The Executive Summary outlines the key messages contained in the document, followed by a Summary Table on page 16. The rest of the document is structured in three parts. Section 1 (Understanding the Issues) presents some background information on the basic concepts and definitions that support this work. This is based on a combination of information collected expressly for this project and research done in different countries of the developing world by other authors. Section 2 (Taking Action) uses the water cycle to highlight the specific issues that arise in the provision of water and sanitation services in the context of the peri-urban interface, paying particular attention to the actors involved in the process and their roles, strengths and weaknesses. This section also examines the challenges faced by peri-urban dwellers, service providers and regulators to improve access to water and sanitation for the poor and to enhance the management of the natural resource base. Section 3 (Learning from Experience) summarises a number of initiatives from around the world which address the problems and Illustrate some of the principles outlined earlier in the document.
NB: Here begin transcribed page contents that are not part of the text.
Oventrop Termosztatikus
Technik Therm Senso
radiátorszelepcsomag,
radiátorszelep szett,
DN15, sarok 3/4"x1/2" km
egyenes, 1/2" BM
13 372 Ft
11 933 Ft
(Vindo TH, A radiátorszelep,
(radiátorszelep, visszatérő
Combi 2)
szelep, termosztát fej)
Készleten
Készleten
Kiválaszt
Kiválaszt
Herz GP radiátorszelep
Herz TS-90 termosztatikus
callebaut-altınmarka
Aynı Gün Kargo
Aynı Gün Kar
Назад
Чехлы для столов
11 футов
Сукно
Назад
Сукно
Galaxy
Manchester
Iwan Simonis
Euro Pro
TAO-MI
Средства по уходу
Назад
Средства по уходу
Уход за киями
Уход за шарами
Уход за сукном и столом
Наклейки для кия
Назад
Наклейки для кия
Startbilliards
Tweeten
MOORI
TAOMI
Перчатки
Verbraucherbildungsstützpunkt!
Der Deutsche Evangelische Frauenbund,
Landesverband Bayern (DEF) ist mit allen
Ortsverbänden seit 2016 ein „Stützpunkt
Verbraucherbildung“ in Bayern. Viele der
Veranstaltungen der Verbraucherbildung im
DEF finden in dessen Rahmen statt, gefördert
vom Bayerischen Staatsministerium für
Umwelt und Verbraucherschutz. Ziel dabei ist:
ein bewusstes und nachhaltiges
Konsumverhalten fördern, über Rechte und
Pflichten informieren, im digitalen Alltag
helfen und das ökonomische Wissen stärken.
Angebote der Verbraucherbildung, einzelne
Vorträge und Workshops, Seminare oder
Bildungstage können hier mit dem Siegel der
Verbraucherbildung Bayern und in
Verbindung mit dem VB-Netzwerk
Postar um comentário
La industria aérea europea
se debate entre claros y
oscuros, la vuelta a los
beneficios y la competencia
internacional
The discussions in Sections 1 and 2 are supported with evidence from five case studies studied as part of the project and, where appropriate, with case study material from other sources. The intention of this document is to foster dialogue and debate among those concerned directly or indirectly with water and sanitation services by bringing into focus the specific challenges found in the peri-urban context, both in terms of integrated environmental approaches to natural resources and in relation to the reality and practices of the peri-urban poor.
Development Planning Unit, UCL, London, UK, ISBN 1 874502 60 9, 125 pp.